Diante da decisão dos Estados Unidos de impor novas tarifas sobre produtos brasileiros, o governo brasileiro trabalha com diferentes cenários de resposta, incluindo o acionamento da Lei da Reciprocidade Econômica.
Em entrevista ao CNN Money, Roberto Azevêdo afirmou que uma retaliação aos americanos não contribuirá para melhorar a relação comercial entre os dois países.
Reversão das tarifas é improvável, segundo Azevêdo
Questionado sobre a possibilidade de reversão das tarifas ou ampliação das exceções, Azevêdo distinguiu duas dinâmicas distintas.
Segundo ele, as exceções são resultado de pressões internas nos Estados Unidos, movidas pelo setor privado americano a pedido de empresas brasileiras, sem envolvimento direto dos governos.
“Nenhum produto que está na lista de exceção surgiu ou decorreu de negociações bilaterais entre os dois países”, afirmou.
Já a reversão das tarifas dependeria de uma mudança na postura negociadora do Brasil.

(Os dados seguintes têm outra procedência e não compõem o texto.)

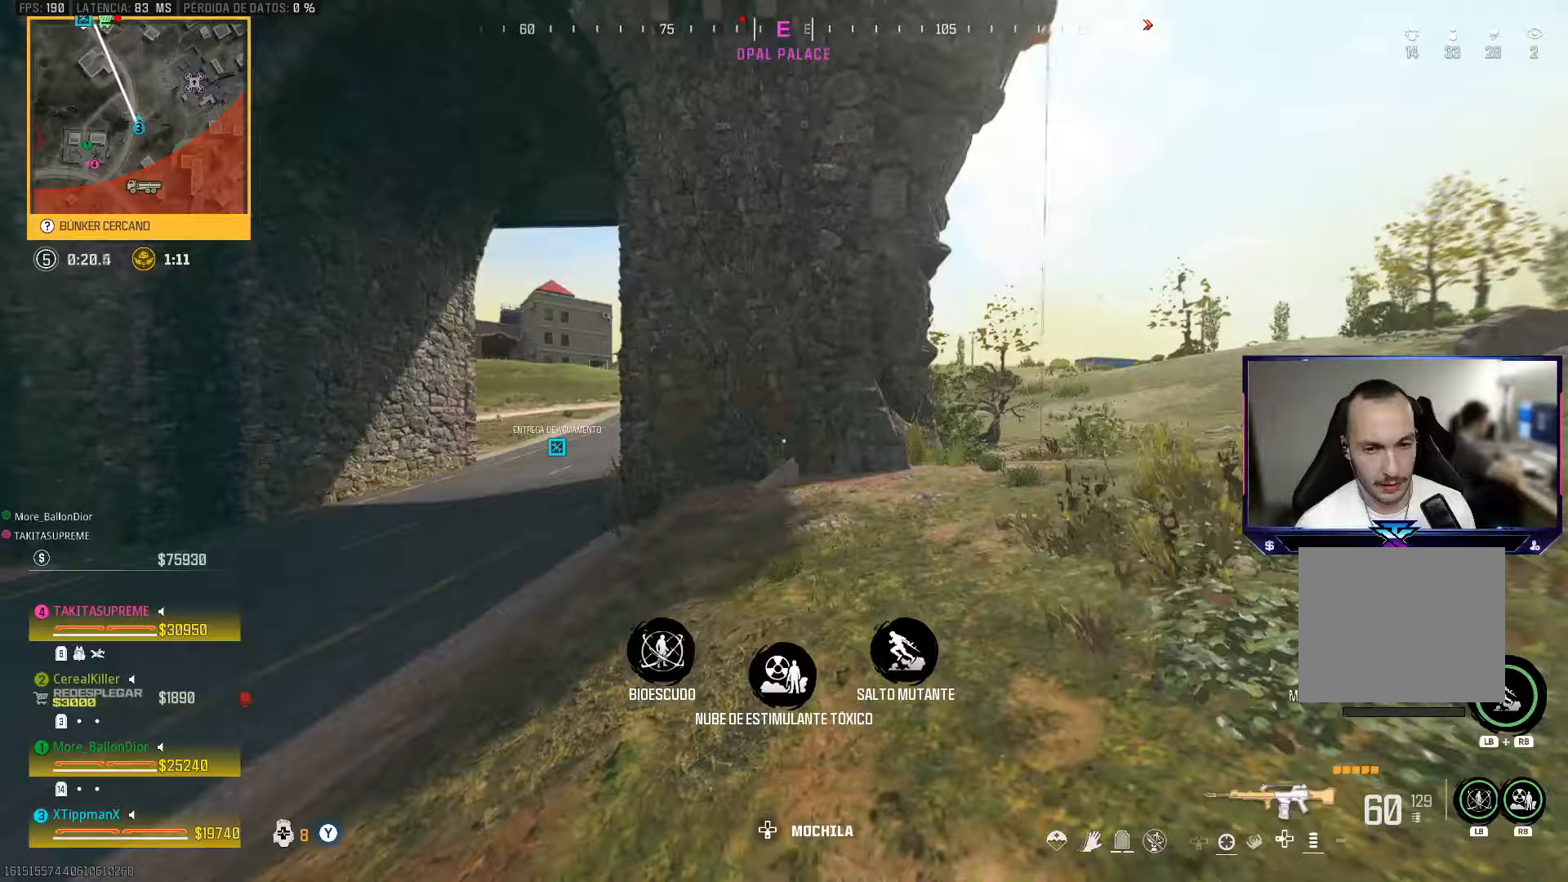
{"buttons": ["CIRCLE"], "left_stick": "up", "right_stick": "center", "events": [[33, "TRIANGLE", "down"], [83, "right_stick", "left"], [133, "TRIANGLE", "up"], [267, "right_stick", "center"], [433, "CIRCLE", "down"]]}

Azevêdo destacou que outros países conseguiram reduzir as tarifas ao fazerem concessões quase que unilaterais, como a redução de suas próprias tarifas e promessas de investimentos.
“O Brasil não está fazendo esses gestos, não está procurando uma dinâmica criativa, diferente”, disse.
Para ele, o Brasil adota uma lógica mais tradicional de negociação — de troca explícita —, que não é a dinâmica esperada pelos americanos. “Eu acho muito improvável, a não ser que essa dinâmica mude consideravelmente, não vejo espaço para reversão da tarifa”, concluiu.
Retaliação pode provocar resposta ainda mais dura dos EUA
Ao avaliar a reação do governo brasileiro, que sinalizou o acionamento da Lei da Reciprocidade Econômica, Azevêdo foi enfático ao dizer que, no contexto atual, a retaliação não é o caminho adequado.
Ele enumerou três cenários possíveis: o primeiro, em que os Estados Unidos recuariam diante da pressão brasileira, foi descartado como improvável. O segundo, de indiferença americana, também foi considerado pouco provável.
“O terceiro cenário que eu acho mais provável é dos Estados Unidos contra-retaliarem, responderem ainda com mais restrições, com mais ações danosas à economia e às empresas e ao consumidor brasileiro”, alertou Azevêdo.
Ele classificou a retaliação, neste momento, como um movimento de caráter eleitoral, voltado para o público interno. “Na medida em que a retaliação sirva apenas como simbologia, eu acho isso um péssimo movimento”, afirmou.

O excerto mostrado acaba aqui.